Given text »
————————

Jucemar

Personal information
- Full name: Jucemar Luiz Domingos de Ambrózio
- Date of birth: July 29, 1980 (age 45)
- Place of birth: Criciúma, Brazil
- Date of death: August 21, 2024
- Height: 1.76 m (5 ft 9 in)
- Position: Right Back

Youth career
- 2000–2002: Criciúma

Senior career*
- Years: Team / Apps / (Gls)
- 1999–2003: Criciúma /  / (0)
- 2003: Taubaté (loan)
- 2003: Bahia
- 2004–2005: Coritiba / 32 / (2)
- 2006–2007: FC Dinamo Tbilisi
- 2007: Grêmio / 4 / (0)

————————

(Stored dataset items)
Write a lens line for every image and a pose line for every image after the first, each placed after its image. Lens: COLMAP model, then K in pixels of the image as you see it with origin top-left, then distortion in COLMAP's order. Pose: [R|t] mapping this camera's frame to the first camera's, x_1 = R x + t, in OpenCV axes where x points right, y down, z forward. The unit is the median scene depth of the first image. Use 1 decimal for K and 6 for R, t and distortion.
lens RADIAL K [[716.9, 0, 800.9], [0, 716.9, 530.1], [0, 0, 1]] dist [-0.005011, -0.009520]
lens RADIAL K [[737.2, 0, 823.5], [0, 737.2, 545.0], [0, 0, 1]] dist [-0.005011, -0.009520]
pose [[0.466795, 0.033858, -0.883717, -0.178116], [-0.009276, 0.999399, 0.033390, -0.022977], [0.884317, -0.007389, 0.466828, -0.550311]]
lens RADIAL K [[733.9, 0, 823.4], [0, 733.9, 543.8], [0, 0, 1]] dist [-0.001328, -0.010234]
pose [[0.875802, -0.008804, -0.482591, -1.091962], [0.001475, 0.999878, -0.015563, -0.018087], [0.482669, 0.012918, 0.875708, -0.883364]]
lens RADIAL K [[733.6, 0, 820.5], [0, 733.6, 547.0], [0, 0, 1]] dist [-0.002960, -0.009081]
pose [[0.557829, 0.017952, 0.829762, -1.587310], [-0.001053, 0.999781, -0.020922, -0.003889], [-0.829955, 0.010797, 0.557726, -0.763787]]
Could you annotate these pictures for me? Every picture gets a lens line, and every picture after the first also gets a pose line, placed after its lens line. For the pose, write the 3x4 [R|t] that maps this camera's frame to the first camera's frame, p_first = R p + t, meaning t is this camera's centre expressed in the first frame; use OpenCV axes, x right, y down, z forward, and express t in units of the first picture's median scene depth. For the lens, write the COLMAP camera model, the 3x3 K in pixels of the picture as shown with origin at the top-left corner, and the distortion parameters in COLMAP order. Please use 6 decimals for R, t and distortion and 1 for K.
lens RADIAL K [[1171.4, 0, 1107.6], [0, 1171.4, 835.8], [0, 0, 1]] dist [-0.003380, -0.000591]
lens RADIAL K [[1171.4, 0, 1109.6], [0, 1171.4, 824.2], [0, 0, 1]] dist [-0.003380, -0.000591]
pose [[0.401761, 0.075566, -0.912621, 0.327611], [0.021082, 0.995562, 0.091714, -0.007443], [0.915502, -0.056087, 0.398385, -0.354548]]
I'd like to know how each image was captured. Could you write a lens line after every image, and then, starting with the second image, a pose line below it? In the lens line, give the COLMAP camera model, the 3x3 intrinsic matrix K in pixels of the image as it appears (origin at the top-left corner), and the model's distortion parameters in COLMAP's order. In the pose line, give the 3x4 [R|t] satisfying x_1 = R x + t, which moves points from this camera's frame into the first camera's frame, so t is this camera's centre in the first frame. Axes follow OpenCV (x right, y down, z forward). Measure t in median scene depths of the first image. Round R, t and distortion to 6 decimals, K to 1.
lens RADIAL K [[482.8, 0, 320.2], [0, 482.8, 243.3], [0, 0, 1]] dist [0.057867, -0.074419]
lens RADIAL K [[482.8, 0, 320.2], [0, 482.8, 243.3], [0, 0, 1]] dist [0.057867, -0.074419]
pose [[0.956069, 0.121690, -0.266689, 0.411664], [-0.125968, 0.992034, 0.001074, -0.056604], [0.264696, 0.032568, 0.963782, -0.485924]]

————————

Work request 1 »
Answer these questions using the Jucemar profile:
(a) Where was Jucemar born?
(b) Which club did he join on loan in 2003?
(c) How many goals did he score for Coritiba?
Work request 2 »
Pick up the Jucemar profile after its final line and continue it.
The items are not required for this work.

Task output 1 »
(a) Criciúma, Brazil
(b) Taubaté
(c) 2

Task output 2 »
- 2007: FC Dinamo Tbilisi
- 2012: Icasa

= Jucemar (footballer, born 1980) =

Brazilian footballer

Jucemar Luiz Domingos de Ambrózio (born 29 July 1980 in Criciúma - SC / Death 21 August 2024 in Siderópolis - SC), or simply Jucemar, was a Brazilian right back who played for FC Dinamo Tbilisi.

Jucemar previously played for Criciúma Esporte Clube, Coritiba Foot Ball Club and Grêmio Foot-Ball Porto Alegrense. Jucemar appearaed in 45 competitvive matches for Criciúma. He last played for CSA at age 31.